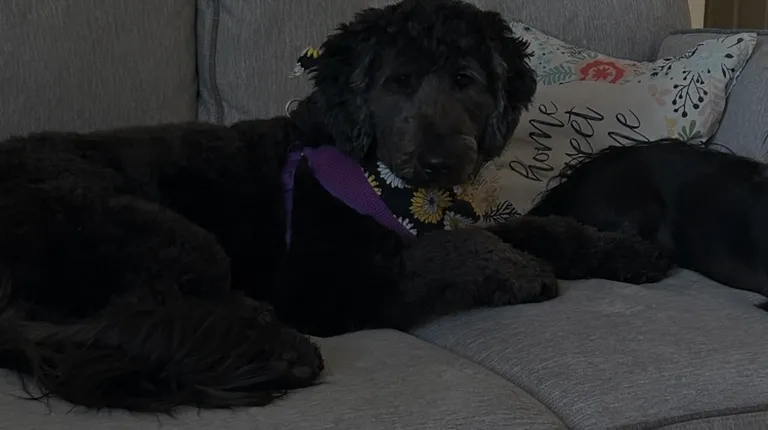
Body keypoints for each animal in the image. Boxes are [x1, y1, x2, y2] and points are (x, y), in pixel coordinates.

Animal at [0, 0, 672, 412]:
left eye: (465, 80)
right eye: (397, 83)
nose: (440, 160)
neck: (385, 182)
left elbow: (533, 226)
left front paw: (619, 249)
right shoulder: (326, 285)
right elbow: (447, 252)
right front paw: (514, 270)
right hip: (153, 227)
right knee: (142, 315)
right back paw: (279, 353)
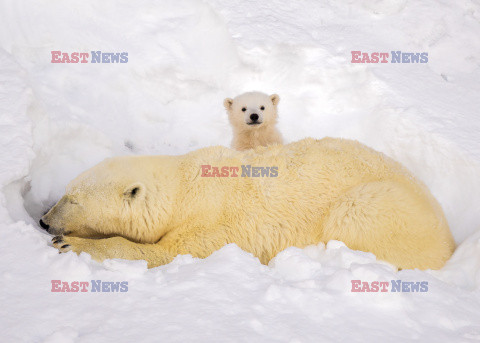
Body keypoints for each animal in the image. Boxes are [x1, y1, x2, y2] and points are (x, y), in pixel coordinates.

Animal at [40, 138, 454, 270]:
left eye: (72, 199)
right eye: (63, 192)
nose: (44, 220)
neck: (186, 186)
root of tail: (450, 238)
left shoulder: (214, 224)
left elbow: (169, 253)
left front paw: (70, 244)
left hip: (381, 205)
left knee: (353, 214)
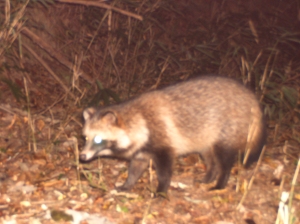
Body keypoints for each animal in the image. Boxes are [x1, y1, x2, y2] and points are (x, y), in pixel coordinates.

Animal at [81, 75, 266, 194]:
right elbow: (135, 168)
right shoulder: (142, 149)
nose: (82, 156)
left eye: (98, 139)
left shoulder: (163, 142)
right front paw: (127, 185)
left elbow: (164, 171)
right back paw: (209, 176)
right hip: (205, 136)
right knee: (210, 158)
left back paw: (220, 182)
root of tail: (252, 98)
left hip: (228, 130)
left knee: (224, 160)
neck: (139, 118)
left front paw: (161, 190)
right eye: (86, 138)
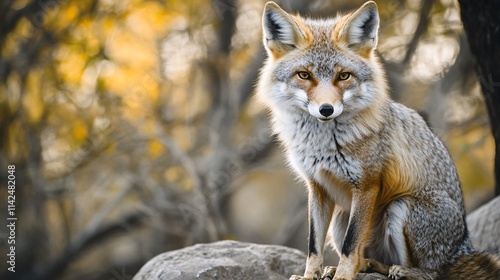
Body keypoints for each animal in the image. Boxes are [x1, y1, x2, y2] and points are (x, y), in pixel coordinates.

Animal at [258, 1, 500, 280]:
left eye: (344, 76)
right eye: (304, 75)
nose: (326, 110)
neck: (322, 144)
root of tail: (461, 248)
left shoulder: (367, 184)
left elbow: (351, 244)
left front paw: (343, 276)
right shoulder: (317, 187)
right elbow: (314, 245)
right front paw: (310, 276)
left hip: (399, 207)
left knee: (433, 272)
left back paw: (402, 270)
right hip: (341, 217)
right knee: (372, 258)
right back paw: (366, 264)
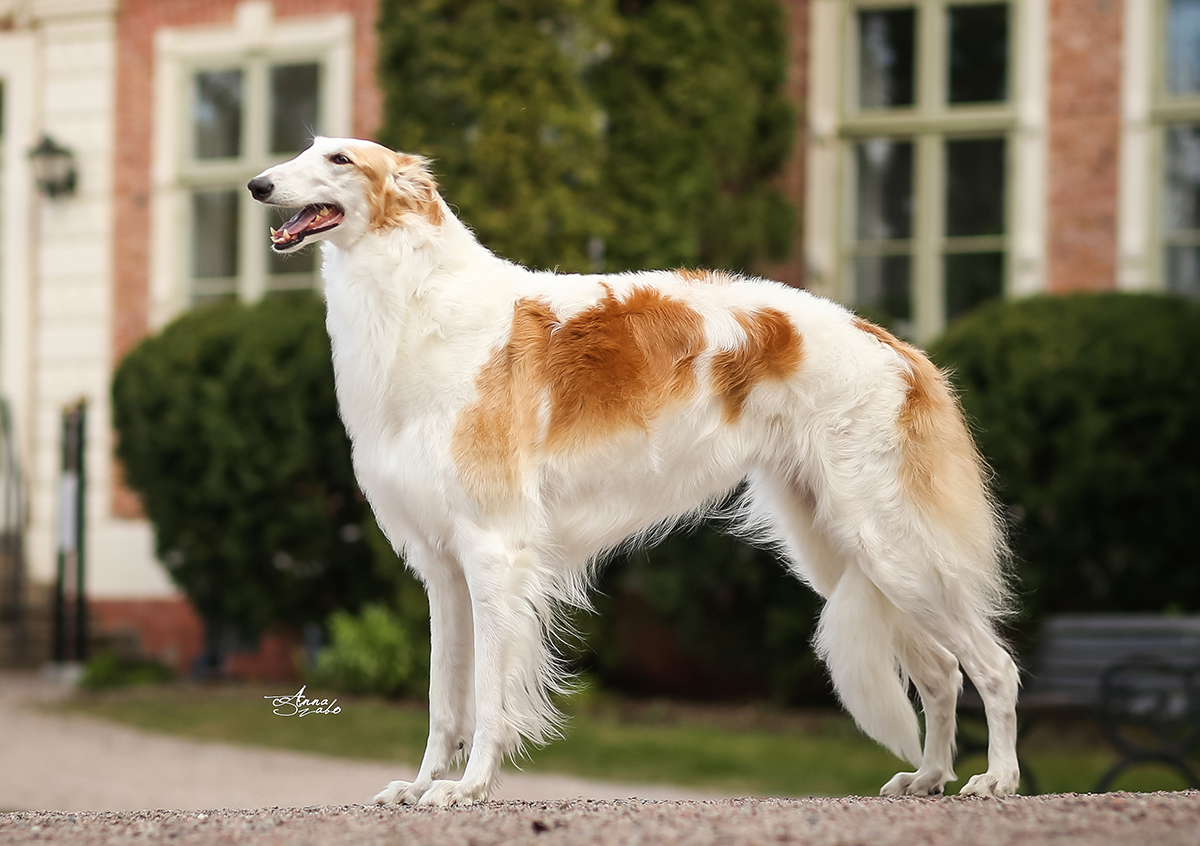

= = = = =

### About this exercise
Please output all the data exactly as given, with the pictures omitted.

### Response
Body keypoints for each animal in the image. Boxes are [x1, y1, x2, y2] and points are (x, y), in pixel coordinates.

Animal at [0, 0, 672, 412]:
left eye: (465, 80)
right eye: (397, 83)
nose: (440, 160)
neck: (385, 182)
left elbow: (533, 226)
left front paw: (619, 249)
right shoulder: (326, 285)
right elbow: (447, 252)
right front paw: (514, 270)
right hip: (153, 227)
right knee: (142, 315)
right back paw: (279, 353)
Body keypoints for each animal in the image. Boxes are [x1, y1, x2, y2] and points are (x, y), in pixel coordinates.

Animal at [40, 138, 454, 270]:
left eye: (72, 199)
right eye: (63, 192)
nose: (44, 220)
neck: (186, 186)
root of tail: (450, 238)
left shoulder: (214, 224)
left elbow: (169, 253)
left front paw: (70, 244)
left hip: (381, 205)
left knee: (353, 214)
Body keypoints for each animal in the image. Boxes are [x1, y1, x2, y2] and points are (x, y), in pixel coordinates.

Animal at [81, 75, 266, 194]:
right elbow: (135, 168)
right shoulder: (142, 149)
nose: (82, 156)
left eye: (98, 139)
left shoulder: (163, 142)
right front paw: (127, 185)
left elbow: (164, 171)
right back paw: (209, 176)
right hip: (205, 136)
right knee: (210, 158)
left back paw: (220, 182)
root of tail: (252, 98)
left hip: (228, 130)
left knee: (224, 160)
neck: (139, 118)
left front paw: (161, 190)
right eye: (86, 138)
Body keypoints for each animal in the image. Boxes are [x1, y1, x2, y2] and points are (x, y), in pixel coordinates.

Animal at [258, 1, 500, 280]:
left eye: (344, 76)
right eye: (304, 75)
nose: (326, 110)
neck: (322, 144)
root of tail: (461, 248)
left shoulder: (367, 184)
left elbow: (351, 244)
left front paw: (343, 276)
right shoulder: (317, 187)
right elbow: (314, 245)
right front paw: (310, 276)
left hip: (399, 207)
left knee: (433, 272)
left back paw: (402, 270)
right hip: (341, 217)
right knee: (372, 258)
right back paw: (366, 264)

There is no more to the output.